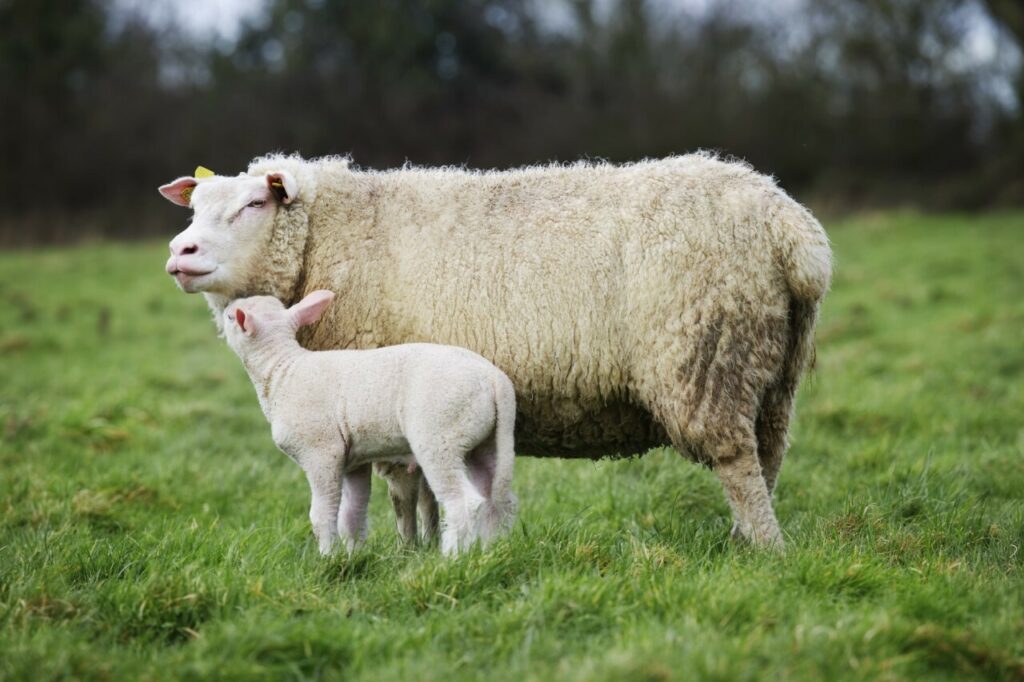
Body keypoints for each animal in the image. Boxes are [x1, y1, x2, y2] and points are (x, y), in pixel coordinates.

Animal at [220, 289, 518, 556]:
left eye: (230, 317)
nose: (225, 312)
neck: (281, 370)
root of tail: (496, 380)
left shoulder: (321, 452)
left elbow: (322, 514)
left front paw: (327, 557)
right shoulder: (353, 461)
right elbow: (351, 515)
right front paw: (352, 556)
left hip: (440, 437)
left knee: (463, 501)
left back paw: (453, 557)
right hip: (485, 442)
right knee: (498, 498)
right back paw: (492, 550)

-=-=-=-=-

(EXERCISE):
Leave out every line before the one containing "neck: (281, 370)". Transcribe that line and all lines after it through the end of the data above, exactly.

(ANSWER SPACE):
neck: (281, 370)
root of tail: (496, 380)
left shoulder: (321, 452)
left elbow: (322, 514)
left front paw: (327, 557)
right shoulder: (353, 461)
right elbow: (351, 515)
right front paw: (352, 556)
left hip: (440, 437)
left knee: (463, 501)
left back paw: (453, 557)
right hip: (485, 442)
right knee: (498, 498)
right back paw: (492, 550)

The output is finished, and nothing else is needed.